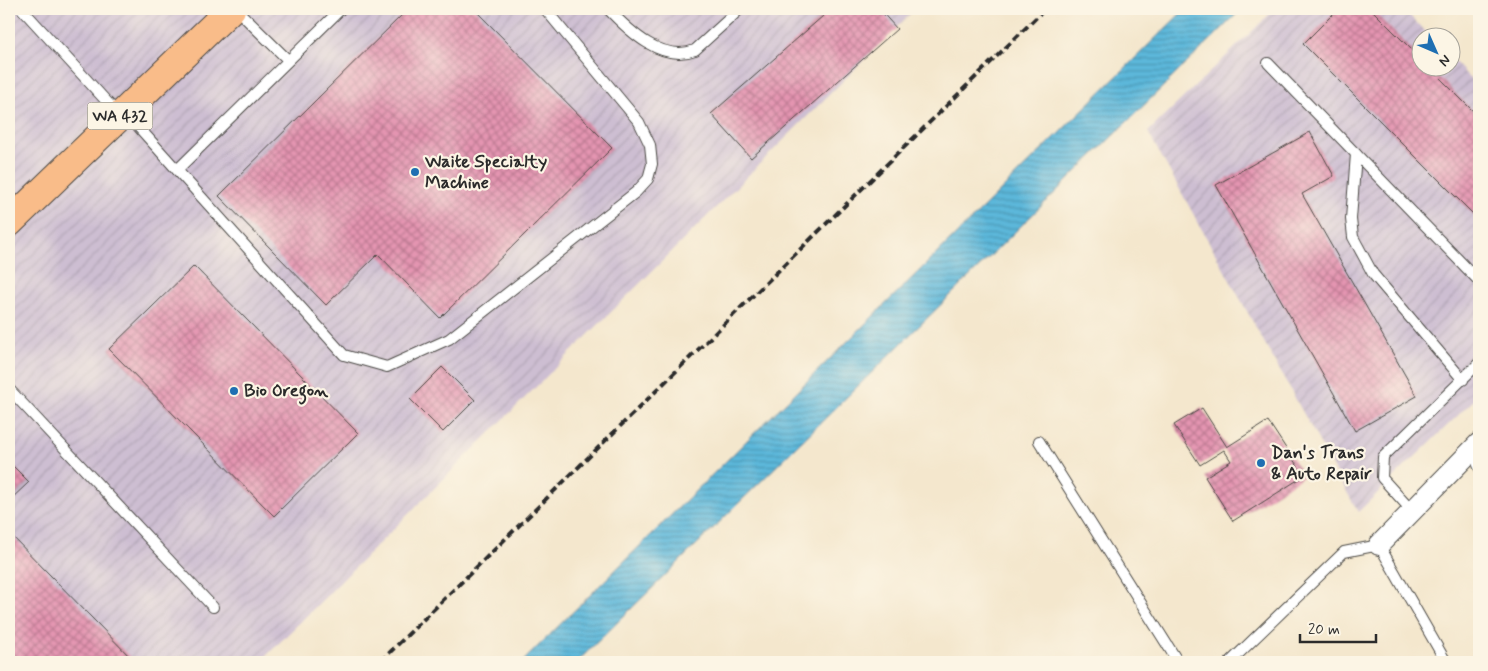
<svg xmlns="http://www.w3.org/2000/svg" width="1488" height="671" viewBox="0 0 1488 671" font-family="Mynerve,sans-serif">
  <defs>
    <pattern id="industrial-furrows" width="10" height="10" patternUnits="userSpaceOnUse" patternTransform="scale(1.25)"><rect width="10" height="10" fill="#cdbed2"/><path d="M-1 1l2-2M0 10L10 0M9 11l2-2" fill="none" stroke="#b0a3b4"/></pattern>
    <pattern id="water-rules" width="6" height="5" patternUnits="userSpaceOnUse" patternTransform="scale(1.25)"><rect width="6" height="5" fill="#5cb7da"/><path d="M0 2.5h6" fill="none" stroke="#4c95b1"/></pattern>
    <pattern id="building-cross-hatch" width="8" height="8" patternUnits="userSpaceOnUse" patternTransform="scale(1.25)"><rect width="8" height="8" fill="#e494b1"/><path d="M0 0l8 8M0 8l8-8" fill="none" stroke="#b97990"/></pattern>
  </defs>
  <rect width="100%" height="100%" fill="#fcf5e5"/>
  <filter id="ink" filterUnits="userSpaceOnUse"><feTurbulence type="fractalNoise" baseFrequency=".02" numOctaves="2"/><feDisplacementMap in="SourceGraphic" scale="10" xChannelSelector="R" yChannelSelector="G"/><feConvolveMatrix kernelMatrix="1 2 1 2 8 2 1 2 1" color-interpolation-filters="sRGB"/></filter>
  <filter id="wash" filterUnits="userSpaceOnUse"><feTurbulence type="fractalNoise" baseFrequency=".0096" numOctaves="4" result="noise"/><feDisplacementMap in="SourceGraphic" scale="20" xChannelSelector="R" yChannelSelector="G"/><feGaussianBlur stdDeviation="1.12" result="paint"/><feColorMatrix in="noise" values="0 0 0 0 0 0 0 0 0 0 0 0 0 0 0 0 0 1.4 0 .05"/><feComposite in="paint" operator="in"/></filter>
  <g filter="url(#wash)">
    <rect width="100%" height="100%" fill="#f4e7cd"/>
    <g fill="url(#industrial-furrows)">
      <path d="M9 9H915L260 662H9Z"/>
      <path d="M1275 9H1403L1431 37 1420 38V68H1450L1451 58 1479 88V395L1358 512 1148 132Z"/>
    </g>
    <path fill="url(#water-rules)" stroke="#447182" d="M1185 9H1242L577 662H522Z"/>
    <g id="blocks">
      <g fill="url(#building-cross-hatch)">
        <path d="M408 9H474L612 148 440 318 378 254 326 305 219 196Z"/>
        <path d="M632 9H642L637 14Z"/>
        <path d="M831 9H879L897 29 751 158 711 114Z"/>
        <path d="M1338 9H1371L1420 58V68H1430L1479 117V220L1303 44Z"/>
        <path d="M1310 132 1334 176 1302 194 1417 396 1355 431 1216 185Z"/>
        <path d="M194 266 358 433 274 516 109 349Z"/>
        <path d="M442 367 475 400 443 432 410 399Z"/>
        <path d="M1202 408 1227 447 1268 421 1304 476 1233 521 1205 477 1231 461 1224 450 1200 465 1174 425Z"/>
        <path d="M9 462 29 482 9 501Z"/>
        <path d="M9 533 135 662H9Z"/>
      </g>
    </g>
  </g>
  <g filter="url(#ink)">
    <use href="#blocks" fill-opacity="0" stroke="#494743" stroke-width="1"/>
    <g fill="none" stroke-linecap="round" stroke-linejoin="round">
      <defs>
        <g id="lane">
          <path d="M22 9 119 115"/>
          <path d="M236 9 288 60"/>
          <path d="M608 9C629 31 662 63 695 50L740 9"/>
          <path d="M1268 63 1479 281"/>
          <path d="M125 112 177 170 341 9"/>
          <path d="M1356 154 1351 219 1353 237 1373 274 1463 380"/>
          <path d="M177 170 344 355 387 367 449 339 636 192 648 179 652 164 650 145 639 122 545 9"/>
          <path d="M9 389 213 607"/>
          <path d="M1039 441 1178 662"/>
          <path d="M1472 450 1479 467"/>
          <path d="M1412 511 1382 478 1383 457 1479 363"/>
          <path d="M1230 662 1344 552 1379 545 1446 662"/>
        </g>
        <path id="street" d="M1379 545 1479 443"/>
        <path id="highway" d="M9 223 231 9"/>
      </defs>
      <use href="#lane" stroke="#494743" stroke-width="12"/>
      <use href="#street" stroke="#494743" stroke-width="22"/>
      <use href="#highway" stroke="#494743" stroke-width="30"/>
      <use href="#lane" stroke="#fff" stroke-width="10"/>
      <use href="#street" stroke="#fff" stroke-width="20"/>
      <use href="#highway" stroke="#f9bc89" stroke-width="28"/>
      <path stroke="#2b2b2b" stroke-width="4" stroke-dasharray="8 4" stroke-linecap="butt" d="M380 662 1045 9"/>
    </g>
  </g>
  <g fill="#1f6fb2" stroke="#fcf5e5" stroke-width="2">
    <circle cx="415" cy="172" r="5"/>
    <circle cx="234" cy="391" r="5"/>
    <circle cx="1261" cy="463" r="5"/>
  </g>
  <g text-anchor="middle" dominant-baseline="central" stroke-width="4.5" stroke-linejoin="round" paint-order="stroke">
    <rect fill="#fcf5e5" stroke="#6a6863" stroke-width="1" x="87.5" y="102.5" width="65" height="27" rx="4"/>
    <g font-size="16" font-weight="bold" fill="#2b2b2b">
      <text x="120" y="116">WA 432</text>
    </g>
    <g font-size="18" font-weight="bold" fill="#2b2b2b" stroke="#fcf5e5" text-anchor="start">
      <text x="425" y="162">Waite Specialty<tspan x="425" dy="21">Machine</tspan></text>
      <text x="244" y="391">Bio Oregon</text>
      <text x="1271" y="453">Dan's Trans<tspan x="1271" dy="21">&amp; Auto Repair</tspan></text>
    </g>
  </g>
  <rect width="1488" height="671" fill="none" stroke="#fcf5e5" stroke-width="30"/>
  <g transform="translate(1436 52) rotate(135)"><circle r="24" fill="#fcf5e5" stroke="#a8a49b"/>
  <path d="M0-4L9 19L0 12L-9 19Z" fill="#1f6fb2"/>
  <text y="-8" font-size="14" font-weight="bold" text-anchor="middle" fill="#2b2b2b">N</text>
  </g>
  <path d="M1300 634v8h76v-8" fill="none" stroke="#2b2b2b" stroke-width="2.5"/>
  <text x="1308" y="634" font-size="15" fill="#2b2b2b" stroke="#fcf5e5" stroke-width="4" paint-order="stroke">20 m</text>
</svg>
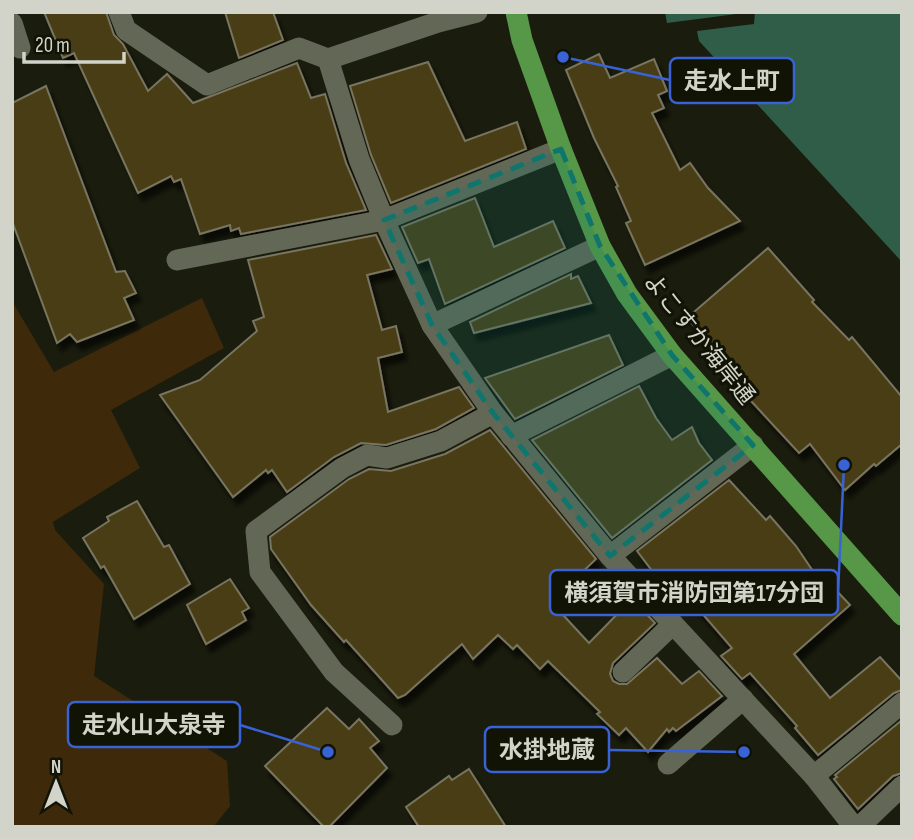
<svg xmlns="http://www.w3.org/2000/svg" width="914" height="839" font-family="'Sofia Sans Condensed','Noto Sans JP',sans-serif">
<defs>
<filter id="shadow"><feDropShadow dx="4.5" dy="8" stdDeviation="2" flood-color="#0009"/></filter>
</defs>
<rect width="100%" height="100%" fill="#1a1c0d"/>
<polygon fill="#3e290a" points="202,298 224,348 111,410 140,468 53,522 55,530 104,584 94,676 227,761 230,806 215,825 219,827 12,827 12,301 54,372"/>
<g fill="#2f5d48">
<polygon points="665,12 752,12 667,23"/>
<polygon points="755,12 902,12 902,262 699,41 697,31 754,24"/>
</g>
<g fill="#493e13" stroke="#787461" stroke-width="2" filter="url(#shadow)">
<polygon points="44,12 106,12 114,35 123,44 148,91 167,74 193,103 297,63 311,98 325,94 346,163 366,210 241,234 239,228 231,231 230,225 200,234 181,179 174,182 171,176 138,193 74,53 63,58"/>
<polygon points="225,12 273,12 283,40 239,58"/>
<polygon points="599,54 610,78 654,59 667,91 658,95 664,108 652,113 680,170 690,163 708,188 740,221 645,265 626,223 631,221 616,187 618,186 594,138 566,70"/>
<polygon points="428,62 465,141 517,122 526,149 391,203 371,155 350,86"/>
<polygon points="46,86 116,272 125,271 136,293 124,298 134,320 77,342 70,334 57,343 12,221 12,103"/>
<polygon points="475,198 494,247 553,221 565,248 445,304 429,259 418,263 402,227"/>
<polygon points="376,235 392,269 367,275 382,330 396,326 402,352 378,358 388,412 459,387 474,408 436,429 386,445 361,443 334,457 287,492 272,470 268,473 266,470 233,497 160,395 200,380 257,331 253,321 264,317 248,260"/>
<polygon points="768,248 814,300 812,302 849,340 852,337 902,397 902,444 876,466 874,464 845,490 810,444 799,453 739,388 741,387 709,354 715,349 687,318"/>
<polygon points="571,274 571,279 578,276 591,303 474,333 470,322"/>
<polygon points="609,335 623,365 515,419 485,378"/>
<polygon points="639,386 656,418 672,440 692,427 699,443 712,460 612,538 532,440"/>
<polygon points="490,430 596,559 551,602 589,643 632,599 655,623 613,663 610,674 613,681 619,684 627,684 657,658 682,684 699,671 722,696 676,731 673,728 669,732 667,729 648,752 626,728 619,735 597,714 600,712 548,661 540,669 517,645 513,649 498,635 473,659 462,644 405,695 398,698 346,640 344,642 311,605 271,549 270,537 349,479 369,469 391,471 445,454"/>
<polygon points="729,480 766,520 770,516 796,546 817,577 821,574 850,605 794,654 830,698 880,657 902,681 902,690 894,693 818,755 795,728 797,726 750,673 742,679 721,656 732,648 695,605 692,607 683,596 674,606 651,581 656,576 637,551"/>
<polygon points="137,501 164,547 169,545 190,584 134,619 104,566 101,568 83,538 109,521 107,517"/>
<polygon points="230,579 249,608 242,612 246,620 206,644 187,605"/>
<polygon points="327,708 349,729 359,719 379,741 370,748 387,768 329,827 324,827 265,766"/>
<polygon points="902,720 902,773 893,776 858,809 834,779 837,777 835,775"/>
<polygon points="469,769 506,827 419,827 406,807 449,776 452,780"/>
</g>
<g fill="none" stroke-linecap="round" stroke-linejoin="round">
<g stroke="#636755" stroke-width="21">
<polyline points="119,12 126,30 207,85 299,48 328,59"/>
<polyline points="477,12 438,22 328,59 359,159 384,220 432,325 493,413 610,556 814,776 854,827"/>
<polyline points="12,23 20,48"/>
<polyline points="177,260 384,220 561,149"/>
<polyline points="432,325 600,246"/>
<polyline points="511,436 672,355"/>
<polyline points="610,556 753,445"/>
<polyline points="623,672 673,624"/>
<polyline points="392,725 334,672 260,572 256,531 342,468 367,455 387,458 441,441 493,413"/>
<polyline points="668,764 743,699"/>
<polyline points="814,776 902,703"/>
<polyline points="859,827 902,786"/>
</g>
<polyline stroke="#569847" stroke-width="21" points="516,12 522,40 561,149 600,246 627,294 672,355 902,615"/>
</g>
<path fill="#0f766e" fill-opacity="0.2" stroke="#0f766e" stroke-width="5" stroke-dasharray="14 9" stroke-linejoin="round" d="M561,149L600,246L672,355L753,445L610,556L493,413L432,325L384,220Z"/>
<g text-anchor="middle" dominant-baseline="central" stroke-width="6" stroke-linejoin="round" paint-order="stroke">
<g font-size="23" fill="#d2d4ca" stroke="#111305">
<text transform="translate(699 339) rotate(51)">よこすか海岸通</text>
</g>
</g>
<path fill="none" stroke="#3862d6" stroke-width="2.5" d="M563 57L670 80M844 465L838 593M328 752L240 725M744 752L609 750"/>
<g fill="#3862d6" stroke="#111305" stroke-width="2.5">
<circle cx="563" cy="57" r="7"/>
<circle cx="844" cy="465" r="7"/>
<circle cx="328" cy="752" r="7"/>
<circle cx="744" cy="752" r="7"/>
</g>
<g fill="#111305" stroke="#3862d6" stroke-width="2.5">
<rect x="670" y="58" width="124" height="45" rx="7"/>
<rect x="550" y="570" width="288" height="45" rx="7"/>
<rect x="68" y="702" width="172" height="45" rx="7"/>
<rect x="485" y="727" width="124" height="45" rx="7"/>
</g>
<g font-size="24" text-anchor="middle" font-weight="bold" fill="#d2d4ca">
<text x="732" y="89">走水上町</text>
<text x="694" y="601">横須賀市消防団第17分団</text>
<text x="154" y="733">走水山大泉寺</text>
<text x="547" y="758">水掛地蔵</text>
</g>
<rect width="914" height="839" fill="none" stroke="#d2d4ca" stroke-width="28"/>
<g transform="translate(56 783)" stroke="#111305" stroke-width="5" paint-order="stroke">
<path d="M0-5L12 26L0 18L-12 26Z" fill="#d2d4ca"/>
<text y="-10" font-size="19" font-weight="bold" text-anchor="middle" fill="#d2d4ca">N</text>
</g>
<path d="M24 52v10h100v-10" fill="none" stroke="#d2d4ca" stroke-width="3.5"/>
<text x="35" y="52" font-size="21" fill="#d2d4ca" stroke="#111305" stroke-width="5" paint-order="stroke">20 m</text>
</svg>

==================================================

:: Task description ::
If a line in the material holds "numOctaves", copy it.

:: Answer for this exercise ::
  <filter id="ink" filterUnits="userSpaceOnUse"><feTurbulence type="fractalNoise" baseFrequency=".02" numOctaves="2"/><feDisplacementMap in="SourceGraphic" scale="10" xChannelSelector="R" yChannelSelector="G"/><feConvolveMatrix kernelMatrix="1 2 1 2 8 2 1 2 1" color-interpolation-filters="sRGB"/></filter>
  <filter id="wash" filterUnits="userSpaceOnUse"><feTurbulence type="fractalNoise" baseFrequency=".0096" numOctaves="4" result="noise"/><feDisplacementMap in="SourceGraphic" scale="20" xChannelSelector="R" yChannelSelector="G"/><feGaussianBlur stdDeviation="1.12" result="paint"/><feColorMatrix in="noise" values="0 0 0 0 0 0 0 0 0 0 0 0 0 0 0 0 0 1.4 0 .05"/><feComposite in="paint" operator="in"/></filter>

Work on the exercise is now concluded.